TASK PROMPT:
Copy out the entries word for word, leaving images aside.

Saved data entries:
□ □ □ □

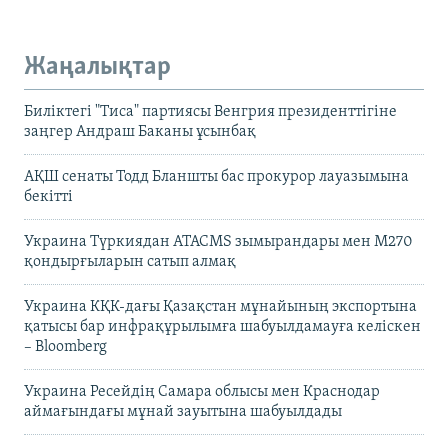
Жаңалықтар
Биліктегі "Тиса" партиясы Венгрия президенттігіне
заңгер Андраш Баканы ұсынбақ
АҚШ сенаты Тодд Бланшты бас прокурор лауазымына
бекітті
Украина Түркиядан ATACMS зымырандары мен M270
қондырғыларын сатып алмақ
Украина КҚК-дағы Қазақстан мұнайының экспортына
қатысы бар инфрақұрылымға шабуылдамауға келіскен
– Bloomberg
Украина Ресейдің Самара облысы мен Краснодар
аймағындағы мұнай зауытына шабуылдады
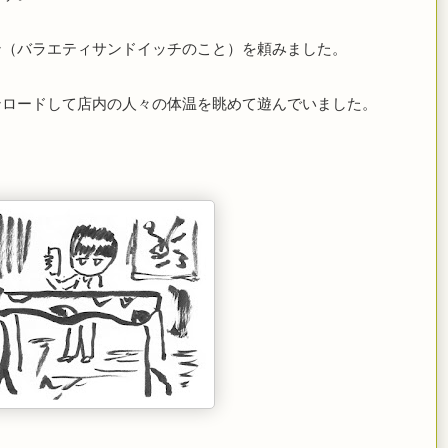
ン（バラエティサンドイッチのこと）を頼みました。
ンロードして店内の人々の体温を眺めて遊んでいました。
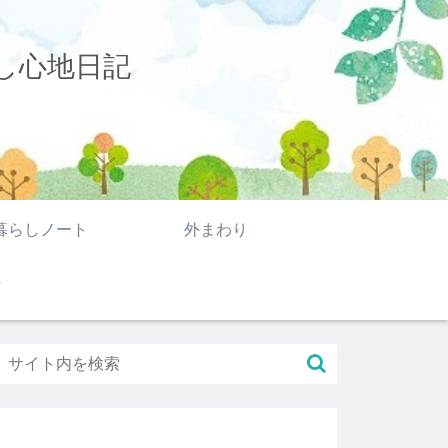
し心地日記
暮らしノート
外まわり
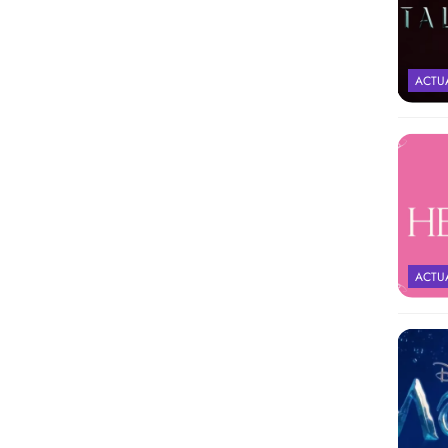
ACTU
ACTU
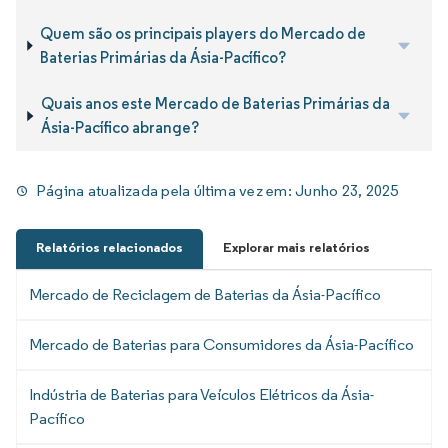
Quem são os principais players do Mercado de
Baterias Primárias da Ásia-Pacífico?
Quais anos este Mercado de Baterias Primárias da
Ásia-Pacífico abrange?
Página atualizada pela última vez em:
Junho 23, 2025
Relatórios relacionados
Explorar mais relatórios
Mercado de Reciclagem de Baterias da Ásia-Pacífico
Mercado de Baterias para Consumidores da Ásia-Pacífico
Indústria de Baterias para Veículos Elétricos da Ásia-
Pacífico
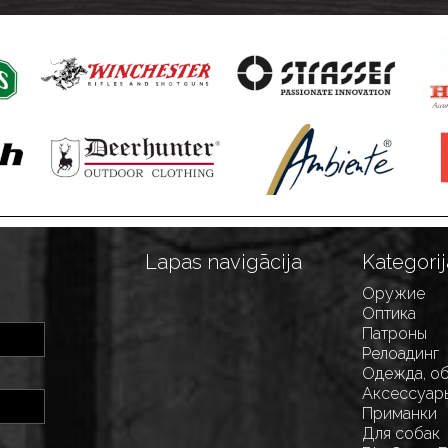
Lapas navigācija
Kategorij
Оружие
Оптика
Патроны
Релоадинг
Одежда, о
Аксессуар
Приманки
Для собак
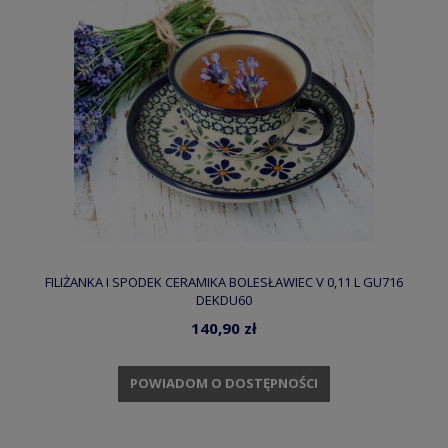
FILIŻANKA I SPODEK CERAMIKA BOLESŁAWIEC V 0,11 L GU716
DEKDU60
140,90 zł
POWIADOM O DOSTĘPNOŚCI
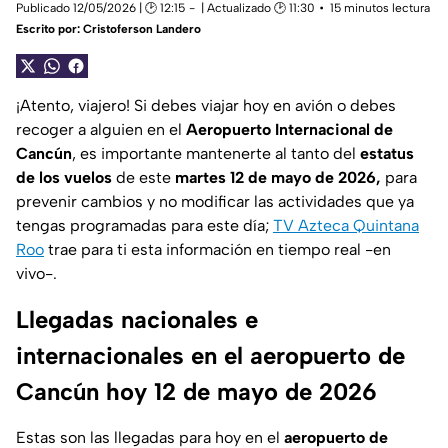
Publicado 12/05/2026 | 🕑 12:15
| Actualizado 🕑 11:30
15 minutos lectura
Escrito por:
Cristoferson Landero
¡Atento, viajero! Si debes viajar hoy en avión o debes
recoger a alguien en el
Aeropuerto Internacional de
Cancún
, es importante mantenerte al tanto del
estatus
de los vuelos
de este
martes 12 de mayo de 2026,
para
prevenir cambios y no modificar las actividades que ya
tengas programadas para este día;
TV Azteca Quintana
Roo
trae para ti esta información en tiempo real -en
vivo-.
Llegadas nacionales e
internacionales en el aeropuerto de
Cancún hoy 12 de mayo de 2026
Estas son las llegadas para hoy en el
aeropuerto de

□ □ □ □

ANSWER AREA:
Жаңалықтар
Биліктегі "Тиса" партиясы Венгрия президенттігіне
заңгер Андраш Баканы ұсынбақ
АҚШ сенаты Тодд Бланшты бас прокурор лауазымына
бекітті
Украина Түркиядан ATACMS зымырандары мен M270
қондырғыларын сатып алмақ
Украина КҚК-дағы Қазақстан мұнайының экспортына
қатысы бар инфрақұрылымға шабуылдамауға келіскен
– Bloomberg
Украина Ресейдің Самара облысы мен Краснодар
аймағындағы мұнай зауытына шабуылдады
ン（バラエティサンドイッチのこと）を頼みました。
ンロードして店内の人々の体温を眺めて遊んでいました。
し心地日記
暮らしノート
外まわり
ACTU
ACTU
Quem são os principais players do Mercado de
Baterias Primárias da Ásia-Pacífico?
Quais anos este Mercado de Baterias Primárias da
Ásia-Pacífico abrange?
Página atualizada pela última vez em:
Junho 23, 2025
Relatórios relacionados
Explorar mais relatórios
Mercado de Reciclagem de Baterias da Ásia-Pacífico
Mercado de Baterias para Consumidores da Ásia-Pacífico
Indústria de Baterias para Veículos Elétricos da Ásia-
Pacífico
Lapas navigācija
Kategorij
Оружие
Оптика
Патроны
Релоадинг
Одежда, о
Аксессуар
Приманки
Для собак
FILIŻANKA I SPODEK CERAMIKA BOLESŁAWIEC V 0,11 L GU716
DEKDU60
140,90 zł
POWIADOM O DOSTĘPNOŚCI
Publicado 12/05/2026 | 🕑 12:15
| Actualizado 🕑 11:30
15 minutos lectura
Escrito por:
Cristoferson Landero
¡Atento, viajero! Si debes viajar hoy en avión o debes
recoger a alguien en el
Aeropuerto Internacional de
Cancún
, es importante mantenerte al tanto del
estatus
de los vuelos
de este
martes 12 de mayo de 2026,
para
prevenir cambios y no modificar las actividades que ya
tengas programadas para este día;
TV Azteca Quintana
Roo
trae para ti esta información en tiempo real -en
vivo-.
Llegadas nacionales e
internacionales en el aeropuerto de
Cancún hoy 12 de mayo de 2026
Estas son las llegadas para hoy en el
aeropuerto de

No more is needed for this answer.